My real emotions responded when my avatar communicated with her and shared concern. Christine was no longer just a series of digital signals and impulses to me. She was real. This sudden instinct I felt to protect her was entirely facilitated by projection of self through the avatar. When given the chance, I was able to emotionally invest in a way that was scary but satisfying.
My Hero Complex was fully intact and, seeing it indulged, I saw how universal this drive could be. Was this how men get to feel all the time?
My thoughts often went back to Christine throughout the campaign. Where was she? Was she okay? My concern was not rooted in doubt towards her capabilities, but rather a shared trauma that seemed to bond us together, as the player and as the Courier. Like Christine, my sexuality had been persecuted. Like Christine, the Courier was on a mission for justice. We were linked, through blood, tech and tears.
Ultimately I had to leave Christine to her choice, which meant leaving her behind. Months later, in the DLC chapter Old World Blues, I would come across signs of her presence, the legacy of an epic showdown between her and Elijah. In the ensuing struggle, Elijah and Christine exchange gunfire over a Chinese internment camp full of ghouls, the latter leaving behind a sniper rifle as the former flees into the Big MT.

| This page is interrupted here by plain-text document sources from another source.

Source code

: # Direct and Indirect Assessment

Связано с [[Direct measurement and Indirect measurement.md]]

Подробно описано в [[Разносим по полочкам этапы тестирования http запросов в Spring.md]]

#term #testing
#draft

Coming across that rifle, connecting the dots leading up to that fateful moment I freed her from the Auto-Doc, I wept. It was real to me, because she was.
Above: Christine’s BoS Sniper Rifle, in the tower of the Chinese internment camp
When I selected the Cherchez Le Femme perk, I was just happy to see my sexuality represented. I didn’t expect to be challenged as a person.
We are who we play
Games have enormous power, a superior ability to persuade that we frequently ignore in favor of conceding to passive, mindless absorption. Virtual entertainment driven by human narrative will continue to affect real people.
Instead of trying to preserve the "fun" of video games by insisting they have little impact, we should be examining how to channel it, capitalizing on the expanded potential audience and drawing on new and unfamiliar experiences to drive creativity. Within the scope of escapism so too exists the potential to facilitate growth on the social and individual level.
Of course, my meaningful experience with Fallout: New Vegas isn’t solely responsible for my improved relationships with women. But it was the spark that ignited the fire. Video games can enlighten even as they entertain, and I’m a more complete person for it.